• Исходные данные:
---------------

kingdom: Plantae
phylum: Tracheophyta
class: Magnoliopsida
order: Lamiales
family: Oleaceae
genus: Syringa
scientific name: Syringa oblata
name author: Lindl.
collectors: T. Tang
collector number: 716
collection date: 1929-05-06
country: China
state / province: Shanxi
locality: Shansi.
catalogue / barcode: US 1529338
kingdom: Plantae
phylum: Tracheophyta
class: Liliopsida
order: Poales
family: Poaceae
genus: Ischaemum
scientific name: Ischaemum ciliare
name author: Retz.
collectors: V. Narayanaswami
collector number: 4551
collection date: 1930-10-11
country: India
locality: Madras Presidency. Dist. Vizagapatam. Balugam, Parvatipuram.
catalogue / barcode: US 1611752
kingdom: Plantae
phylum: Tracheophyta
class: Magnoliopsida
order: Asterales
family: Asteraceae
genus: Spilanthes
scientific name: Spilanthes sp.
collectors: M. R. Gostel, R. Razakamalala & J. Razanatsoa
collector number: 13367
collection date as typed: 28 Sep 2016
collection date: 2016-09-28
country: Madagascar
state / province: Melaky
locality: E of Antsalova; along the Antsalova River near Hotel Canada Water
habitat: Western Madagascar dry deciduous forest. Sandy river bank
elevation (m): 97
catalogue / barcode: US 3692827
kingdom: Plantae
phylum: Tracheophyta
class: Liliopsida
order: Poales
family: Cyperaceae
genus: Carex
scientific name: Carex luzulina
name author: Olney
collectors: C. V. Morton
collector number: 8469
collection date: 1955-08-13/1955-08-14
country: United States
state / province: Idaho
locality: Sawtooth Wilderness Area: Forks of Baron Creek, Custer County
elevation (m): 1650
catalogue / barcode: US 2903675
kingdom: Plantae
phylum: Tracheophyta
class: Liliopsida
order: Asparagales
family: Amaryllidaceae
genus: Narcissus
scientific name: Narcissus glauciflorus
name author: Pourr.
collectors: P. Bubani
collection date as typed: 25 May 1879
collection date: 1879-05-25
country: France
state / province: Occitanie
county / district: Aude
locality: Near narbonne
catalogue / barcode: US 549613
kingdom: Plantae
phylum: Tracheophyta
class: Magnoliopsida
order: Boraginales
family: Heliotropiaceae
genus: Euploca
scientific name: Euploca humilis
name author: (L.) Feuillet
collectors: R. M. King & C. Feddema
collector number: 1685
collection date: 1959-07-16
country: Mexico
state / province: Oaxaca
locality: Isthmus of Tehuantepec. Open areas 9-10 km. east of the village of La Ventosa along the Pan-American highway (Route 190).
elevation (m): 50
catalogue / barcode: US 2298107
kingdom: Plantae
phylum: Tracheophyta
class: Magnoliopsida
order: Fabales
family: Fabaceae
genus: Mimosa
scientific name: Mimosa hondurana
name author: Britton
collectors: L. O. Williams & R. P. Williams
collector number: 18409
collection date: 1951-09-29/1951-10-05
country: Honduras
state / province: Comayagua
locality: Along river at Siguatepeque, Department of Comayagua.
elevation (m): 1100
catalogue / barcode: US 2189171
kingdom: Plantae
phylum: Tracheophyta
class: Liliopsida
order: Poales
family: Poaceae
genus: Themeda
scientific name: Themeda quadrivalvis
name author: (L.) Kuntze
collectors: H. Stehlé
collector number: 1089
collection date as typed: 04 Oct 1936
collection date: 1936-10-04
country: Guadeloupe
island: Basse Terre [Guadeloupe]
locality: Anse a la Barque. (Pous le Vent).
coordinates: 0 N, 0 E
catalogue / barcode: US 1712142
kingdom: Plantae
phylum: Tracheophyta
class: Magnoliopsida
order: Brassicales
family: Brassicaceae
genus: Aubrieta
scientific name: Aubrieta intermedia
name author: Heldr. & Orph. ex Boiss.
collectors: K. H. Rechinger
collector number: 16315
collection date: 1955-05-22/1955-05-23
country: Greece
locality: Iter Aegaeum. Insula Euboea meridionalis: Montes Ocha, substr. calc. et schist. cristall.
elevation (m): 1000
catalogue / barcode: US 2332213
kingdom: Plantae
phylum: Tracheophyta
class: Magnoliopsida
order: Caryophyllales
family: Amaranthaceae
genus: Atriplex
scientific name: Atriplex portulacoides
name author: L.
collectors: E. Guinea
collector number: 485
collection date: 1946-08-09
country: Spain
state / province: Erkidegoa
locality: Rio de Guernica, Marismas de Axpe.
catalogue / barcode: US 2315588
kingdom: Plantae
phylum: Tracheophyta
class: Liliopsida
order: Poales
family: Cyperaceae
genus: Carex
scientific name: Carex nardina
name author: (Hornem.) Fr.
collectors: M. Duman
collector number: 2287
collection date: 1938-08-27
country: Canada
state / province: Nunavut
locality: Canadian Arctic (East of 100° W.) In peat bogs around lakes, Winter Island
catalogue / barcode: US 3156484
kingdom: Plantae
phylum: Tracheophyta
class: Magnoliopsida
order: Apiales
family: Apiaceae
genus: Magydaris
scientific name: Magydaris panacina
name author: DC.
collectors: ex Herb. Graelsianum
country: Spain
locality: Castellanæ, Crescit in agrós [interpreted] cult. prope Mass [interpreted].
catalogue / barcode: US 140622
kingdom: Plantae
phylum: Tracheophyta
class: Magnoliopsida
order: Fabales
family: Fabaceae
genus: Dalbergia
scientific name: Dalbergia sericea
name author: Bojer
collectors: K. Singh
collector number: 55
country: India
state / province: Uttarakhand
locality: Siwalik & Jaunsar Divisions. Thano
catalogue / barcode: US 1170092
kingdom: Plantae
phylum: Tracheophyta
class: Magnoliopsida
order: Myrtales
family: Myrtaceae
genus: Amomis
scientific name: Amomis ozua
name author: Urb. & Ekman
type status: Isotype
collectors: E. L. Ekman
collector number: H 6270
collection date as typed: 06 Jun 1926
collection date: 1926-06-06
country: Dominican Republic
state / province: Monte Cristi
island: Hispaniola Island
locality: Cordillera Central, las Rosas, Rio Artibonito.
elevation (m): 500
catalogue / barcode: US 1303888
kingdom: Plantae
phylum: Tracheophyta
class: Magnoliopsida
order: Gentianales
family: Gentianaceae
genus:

---------------

• Условие задачи:
Перенесите в JSON-массив строки листинга от первой строки до строки с «state / province: Oaxaca» включительно, по одной строке массива на каждую строку листинга. Пустые строки не включайте.

• Ответ на задание:
[
  "kingdom: Plantae",
  "phylum: Tracheophyta",
  "class: Magnoliopsida",
  "order: Lamiales",
  "family: Oleaceae",
  "genus: Syringa",
  "scientific name: Syringa oblata",
  "name author: Lindl.",
  "collectors: T. Tang",
  "collector number: 716",
  "collection date: 1929-05-06",
  "country: China",
  "state / province: Shanxi",
  "locality: Shansi.",
  "catalogue / barcode: US 1529338",
  "kingdom: Plantae",
  "phylum: Tracheophyta",
  "class: Liliopsida",
  "order: Poales",
  "family: Poaceae",
  "genus: Ischaemum",
  "scientific name: Ischaemum ciliare",
  "name author: Retz.",
  "collectors: V. Narayanaswami",
  "collector number: 4551",
  "collection date: 1930-10-11",
  "country: India",
  "locality: Madras Presidency. Dist. Vizagapatam. Balugam, Parvatipuram.",
  "catalogue / barcode: US 1611752",
  "kingdom: Plantae",
  "phylum: Tracheophyta",
  "class: Magnoliopsida",
  "order: Asterales",
  "family: Asteraceae",
  "genus: Spilanthes",
  "scientific name: Spilanthes sp.",
  "collectors: M. R. Gostel, R. Razakamalala & J. Razanatsoa",
  "collector number: 13367",
  "collection date as typed: 28 Sep 2016",
  "collection date: 2016-09-28",
  "country: Madagascar",
  "state / province: Melaky",
  "locality: E of Antsalova; along the Antsalova River near Hotel Canada Water",
  "habitat: Western Madagascar dry deciduous forest. Sandy river bank",
  "elevation (m): 97",
  "catalogue / barcode: US 3692827",
  "kingdom: Plantae",
  "phylum: Tracheophyta",
  "class: Liliopsida",
  "order: Poales",
  "family: Cyperaceae",
  "genus: Carex",
  "scientific name: Carex luzulina",
  "name author: Olney",
  "collectors: C. V. Morton",
  "collector number: 8469",
  "collection date: 1955-08-13/1955-08-14",
  "country: United States",
  "state / province: Idaho",
  "locality: Sawtooth Wilderness Area: Forks of Baron Creek, Custer County",
  "elevation (m): 1650",
  "catalogue / barcode: US 2903675",
  "kingdom: Plantae",
  "phylum: Tracheophyta",
  "class: Liliopsida",
  "order: Asparagales",
  "family: Amaryllidaceae",
  "genus: Narcissus",
  "scientific name: Narcissus glauciflorus",
  "name author: Pourr.",
  "collectors: P. Bubani",
  "collection date as typed: 25 May 1879",
  "collection date: 1879-05-25",
  "country: France",
  "state / province: Occitanie",
  "county / district: Aude",
  "locality: Near narbonne",
  "catalogue / barcode: US 549613",
  "kingdom: Plantae",
  "phylum: Tracheophyta",
  "class: Magnoliopsida",
  "order: Boraginales",
  "family: Heliotropiaceae",
  "genus: Euploca",
  "scientific name: Euploca humilis",
  "name author: (L.) Feuillet",
  "collectors: R. M. King & C. Feddema",
  "collector number: 1685",
  "collection date: 1959-07-16",
  "country: Mexico",
  "state / province: Oaxaca"
]